Rabu, 29 Januari 2014

44. Dia



“Gie, seorang intelektual yang bebas adalah seorang pejuang yang sendirian…. Bersedialah menerima nasib ini. Kalau kau mau bertahan sebagai intelektual yang merdeka: sendirian, kesepian, penderitaan.”-Catatan Seorang Demonstran

Kata kata di atas aku mengambilnya dari sebuah buku berjudul “Catatan Seorang Demonstran” halaman 369. Salah satu dari banyak buku yang mengisahkan sosok bernama Gie, Soe Hok Gie. Iya, namanya mungkin jarang kita dengar, asing bagi telinga anak muda abad 21 ini, namun nama itu tak pernah terhapus dari ingatanku. Nama yang meskipun yang punya sudah tidak ada di dunia hampir setengah abad ini akan tetap selalu dalam ingatanku.
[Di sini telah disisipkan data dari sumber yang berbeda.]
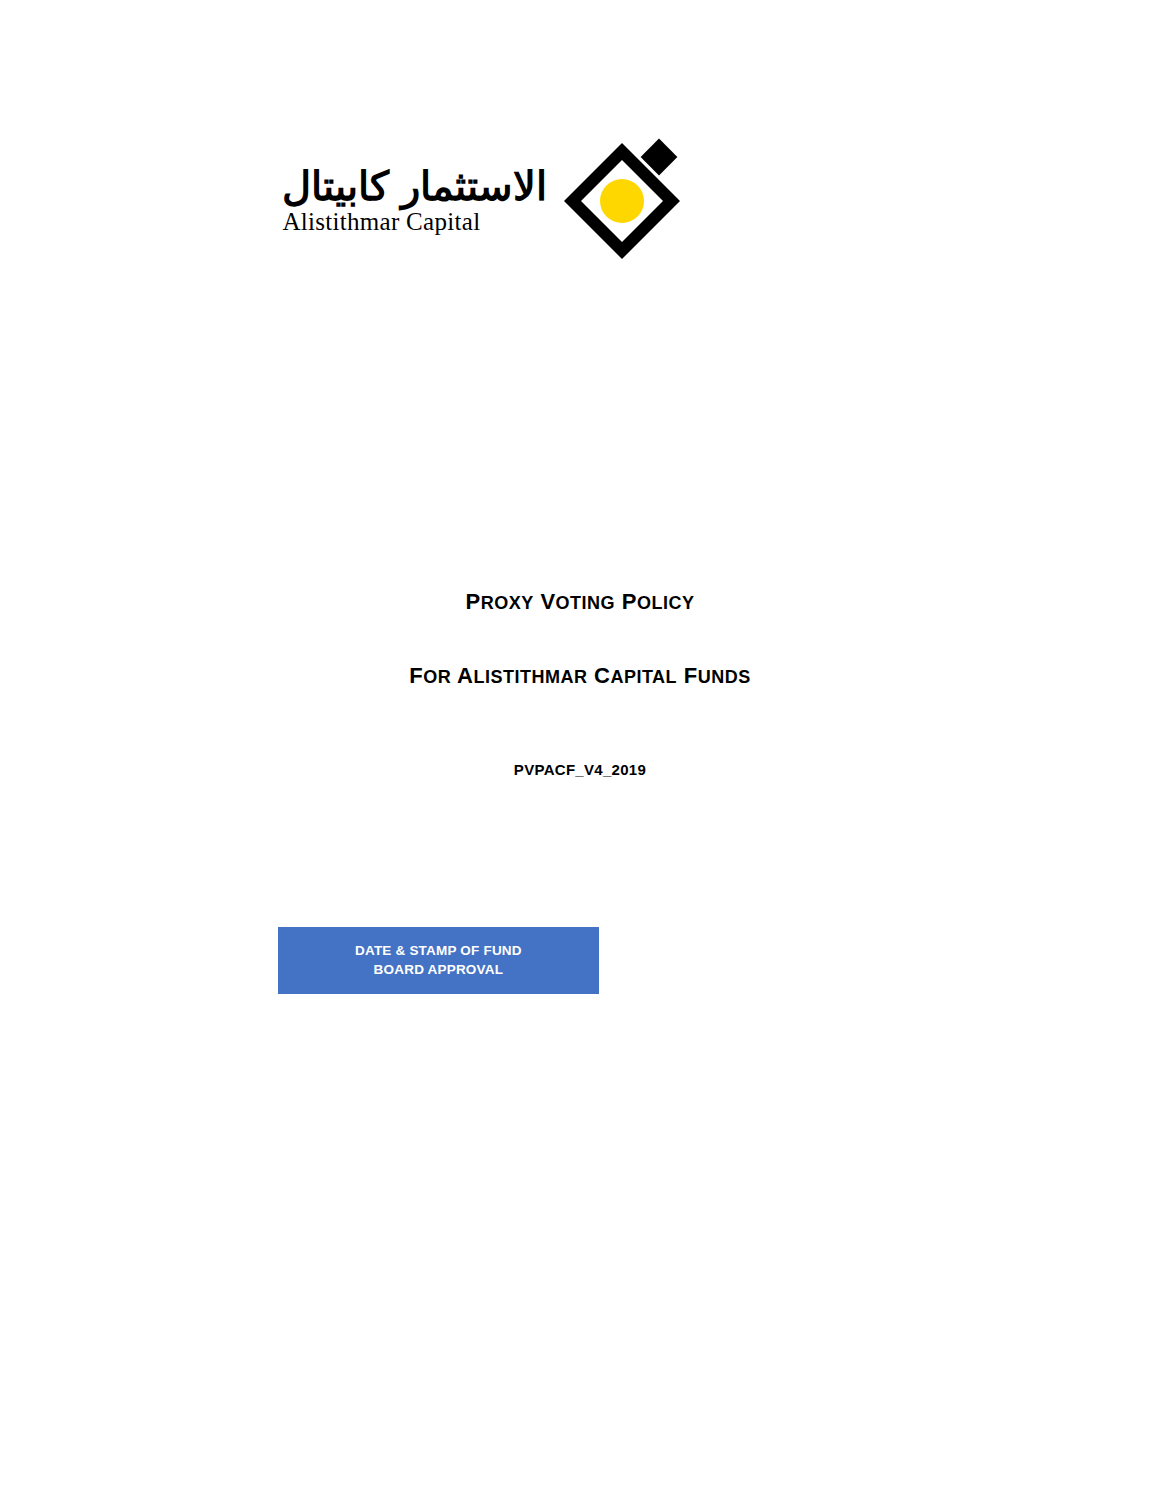الاستثمار كابيتال
Alistithmar Capital
PROXY VOTING POLICY
FOR ALISTITHMAR CAPITAL FUNDS
PVPACF_V4_2019
DATE & STAMP OF FUND
BOARD APPROVAL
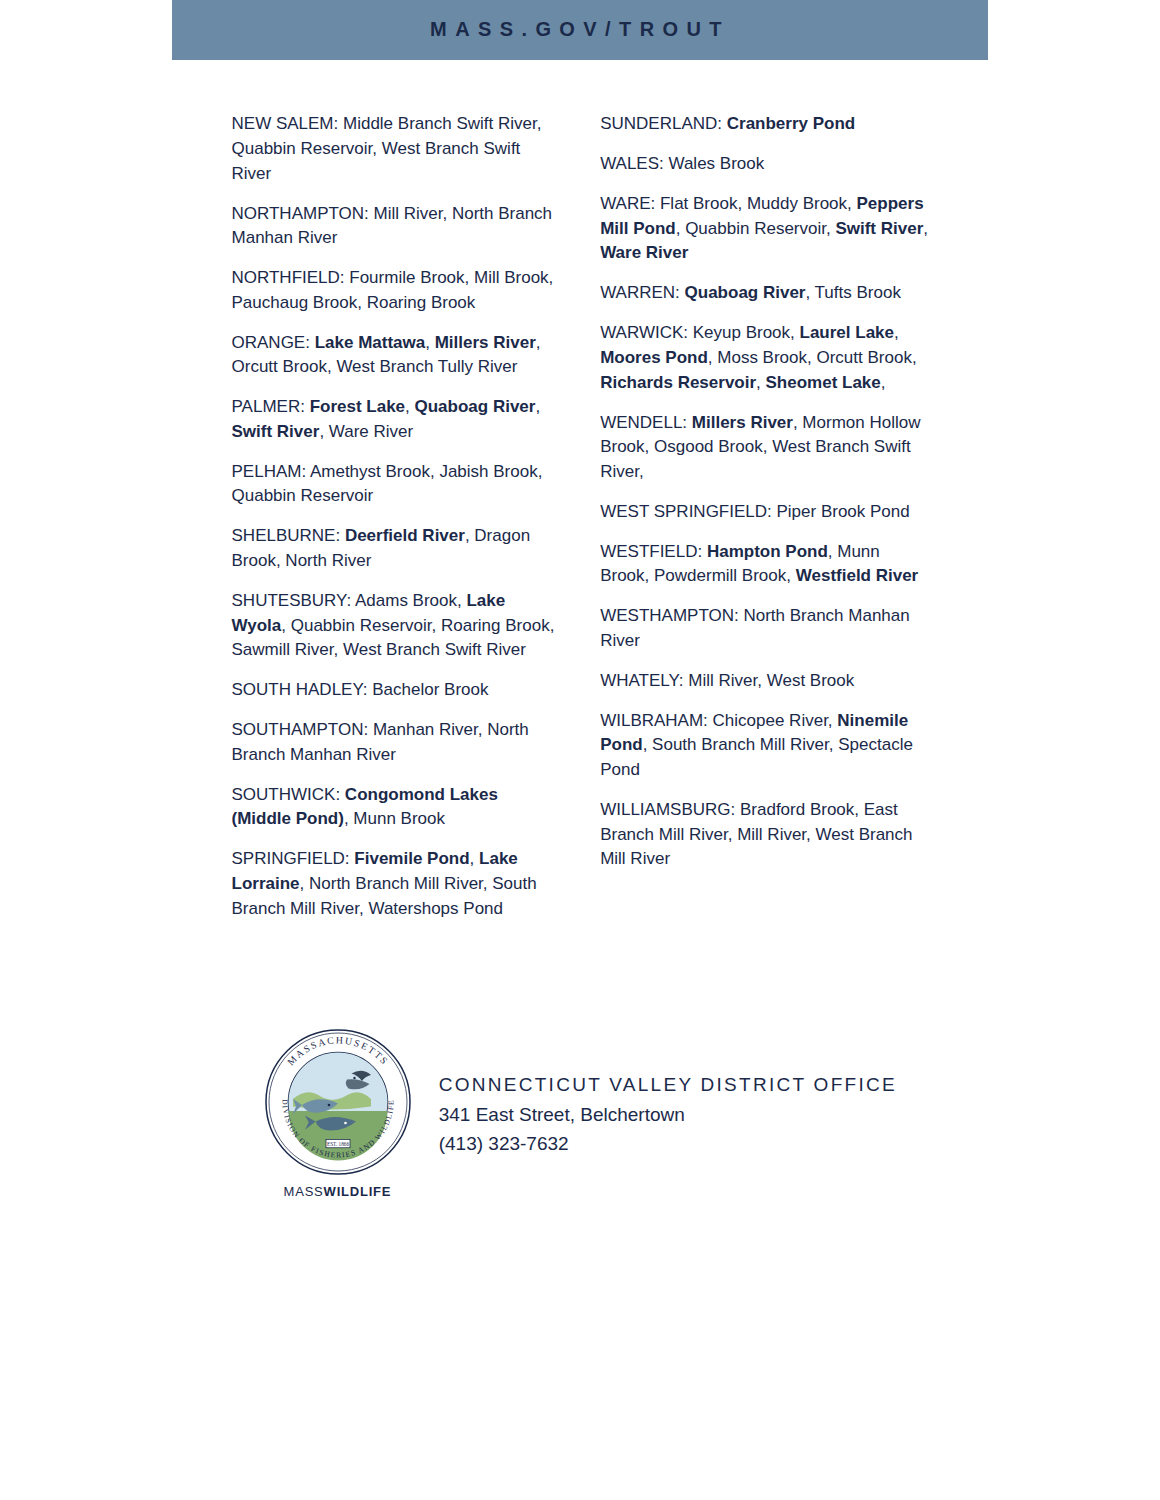mass.gov/trout
New Salem: Middle Branch Swift River, Quabbin Reservoir, West Branch Swift River
Northampton: Mill River, North Branch Manhan River
Northfield: Fourmile Brook, Mill Brook, Pauchaug Brook, Roaring Brook
Orange: Lake Mattawa, Millers River, Orcutt Brook, West Branch Tully River
Palmer: Forest Lake, Quaboag River, Swift River, Ware River
Pelham: Amethyst Brook, Jabish Brook, Quabbin Reservoir
Shelburne: Deerfield River, Dragon Brook, North River
Shutesbury: Adams Brook, Lake Wyola, Quabbin Reservoir, Roaring Brook, Sawmill River, West Branch Swift River
South Hadley: Bachelor Brook
Southampton: Manhan River, North Branch Manhan River
Southwick: Congomond Lakes (Middle Pond), Munn Brook
Springfield: Fivemile Pond, Lake Lorraine, North Branch Mill River, South Branch Mill River, Watershops Pond
Sunderland: Cranberry Pond
Wales: Wales Brook
Ware: Flat Brook, Muddy Brook, Peppers Mill Pond, Quabbin Reservoir, Swift River, Ware River
Warren: Quaboag River, Tufts Brook
Warwick: Keyup Brook, Laurel Lake, Moores Pond, Moss Brook, Orcutt Brook, Richards Reservoir, Sheomet Lake,
Wendell: Millers River, Mormon Hollow Brook, Osgood Brook, West Branch Swift River,
West Springfield: Piper Brook Pond
Westfield: Hampton Pond, Munn Brook, Powdermill Brook, Westfield River
Westhampton: North Branch Manhan River
Whately: Mill River, West Brook
Wilbraham: Chicopee River, Ninemile Pond, South Branch Mill River, Spectacle Pond
Williamsburg: Bradford Brook, East Branch Mill River, Mill River, West Branch Mill River
EST. 1866 MASSACHUSETTS DIVISION OF FISHERIES AND WILDLIFE
MASS WILDLIFE
Connecticut Valley District Office
341 East Street, Belchertown
(413) 323-7632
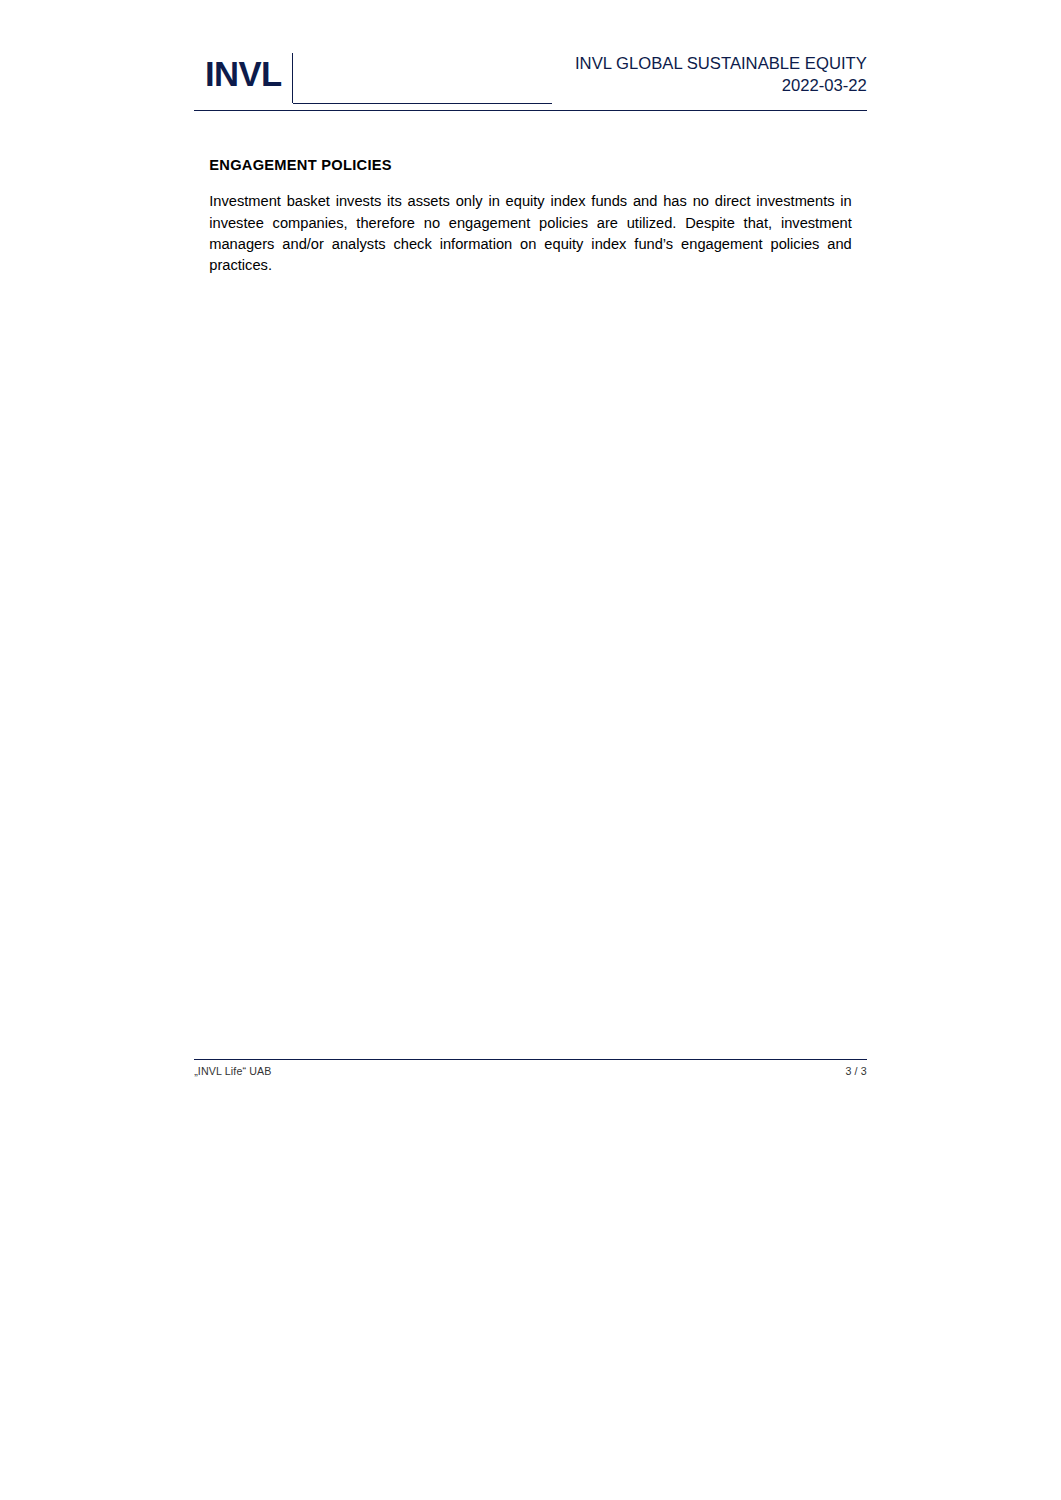INVL
INVL GLOBAL SUSTAINABLE EQUITY
2022-03-22
ENGAGEMENT POLICIES
Investment basket invests its assets only in equity index funds and has no direct investments in investee companies, therefore no engagement policies are utilized. Despite that, investment managers and/or analysts check information on equity index fund’s engagement policies and practices.
„INVL Life“ UAB 3 / 3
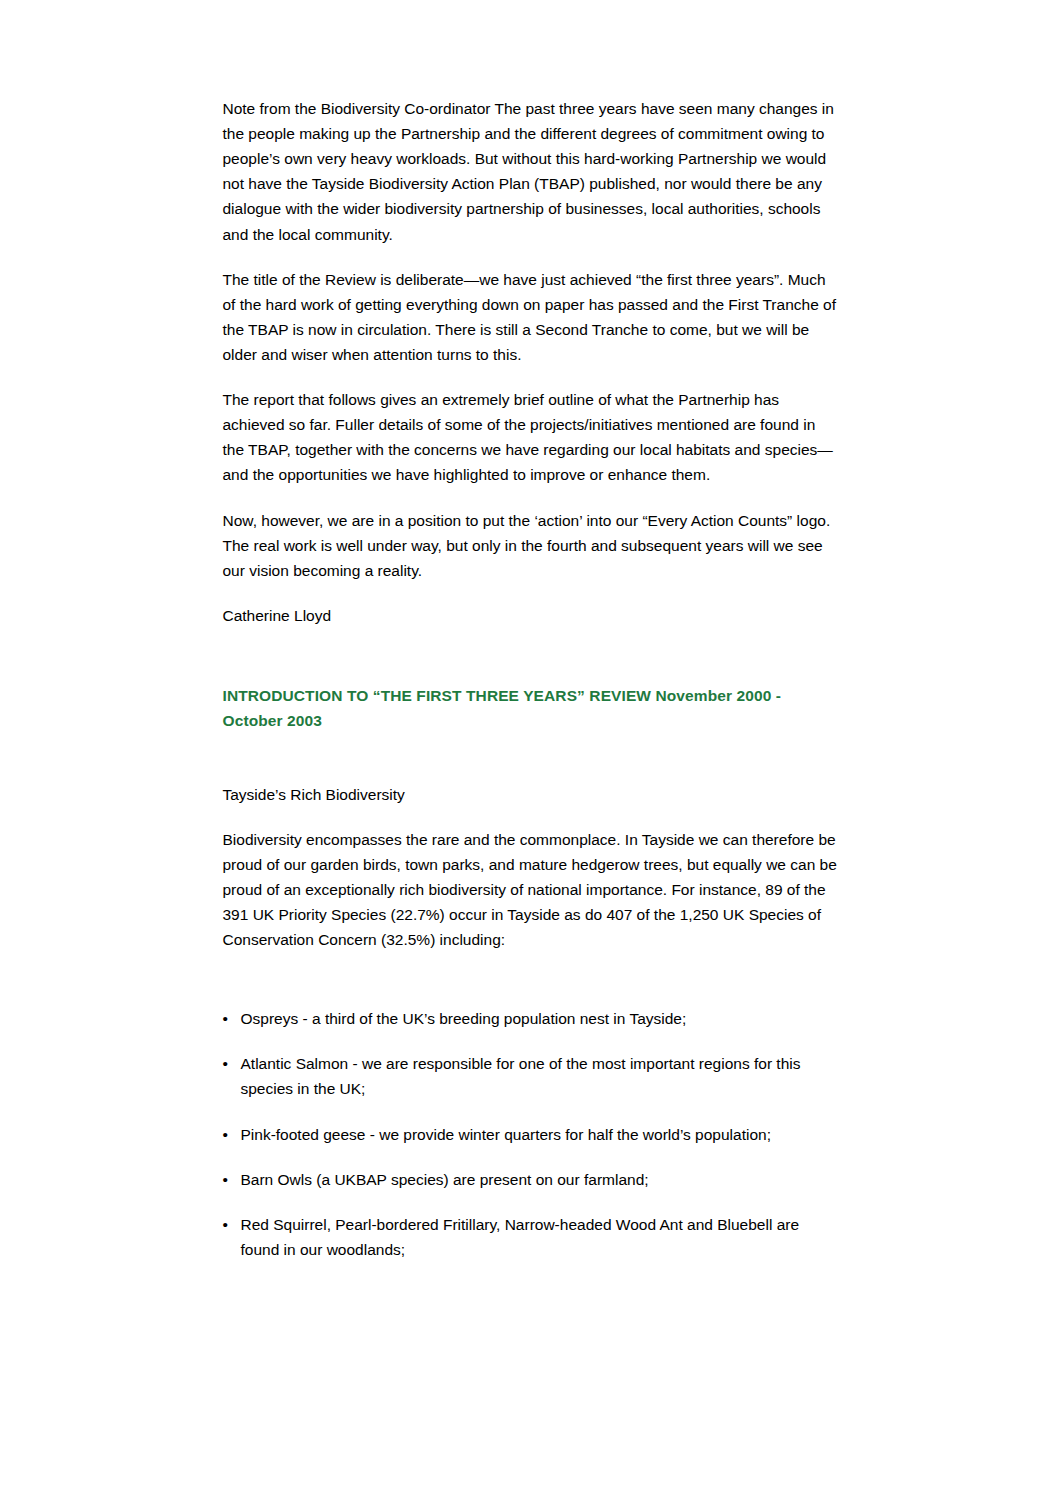Note from the Biodiversity Co-ordinator The past three years have seen many changes in the people making up the Partnership and the different degrees of commitment owing to people’s own very heavy workloads. But without this hard-working Partnership we would not have the Tayside Biodiversity Action Plan (TBAP) published, nor would there be any dialogue with the wider biodiversity partnership of businesses, local authorities, schools and the local community.
The title of the Review is deliberate—we have just achieved “the first three years”. Much of the hard work of getting everything down on paper has passed and the First Tranche of the TBAP is now in circulation. There is still a Second Tranche to come, but we will be older and wiser when attention turns to this.
The report that follows gives an extremely brief outline of what the Partnerhip has achieved so far. Fuller details of some of the projects/initiatives mentioned are found in the TBAP, together with the concerns we have regarding our local habitats and species—and the opportunities we have highlighted to improve or enhance them.
Now, however, we are in a position to put the ‘action’ into our “Every Action Counts” logo. The real work is well under way, but only in the fourth and subsequent years will we see our vision becoming a reality.
Catherine Lloyd
INTRODUCTION TO “THE FIRST THREE YEARS” REVIEW November 2000 - October 2003
Tayside’s Rich Biodiversity
Biodiversity encompasses the rare and the commonplace. In Tayside we can therefore be proud of our garden birds, town parks, and mature hedgerow trees, but equally we can be proud of an exceptionally rich biodiversity of national importance. For instance, 89 of the 391 UK Priority Species (22.7%) occur in Tayside as do 407 of the 1,250 UK Species of Conservation Concern (32.5%) including:
Ospreys - a third of the UK’s breeding population nest in Tayside;
Atlantic Salmon - we are responsible for one of the most important regions for this species in the UK;
Pink-footed geese - we provide winter quarters for half the world’s population;
Barn Owls (a UKBAP species) are present on our farmland;
Red Squirrel, Pearl-bordered Fritillary, Narrow-headed Wood Ant and Bluebell are found in our woodlands;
Meskipun Gie sudah lama pergi, namun pemikirannya masih saja mempengaruhiku, anak yang masih berumur 17 tahun. Kegigihannya dalam membela apa yang ia anggap benar dan adil tanpa condong ke golongan adalah salah satu hal yang membuat ku mengaguminya. Sangat.
Gie, dia adalah pemuja mahameru, akupun juga. Aku mengetahui bahwa nama puncak semeru adalah mahameru karena aku mendengar kisahnya. Aku ingin mendaki gunung gede pangrango juga karena membaca puisinya. Mandalawangi.
Hal yang mungkin bisa diteladani darinya adalah, rasa nasionalisnya yang tinggi, rasa ingin membela kebenarannya yang besar, yang tidak mudah kita temui di generasi sekarang. sampai sampai dengan membaca bukunya saja aku jatuh cinta.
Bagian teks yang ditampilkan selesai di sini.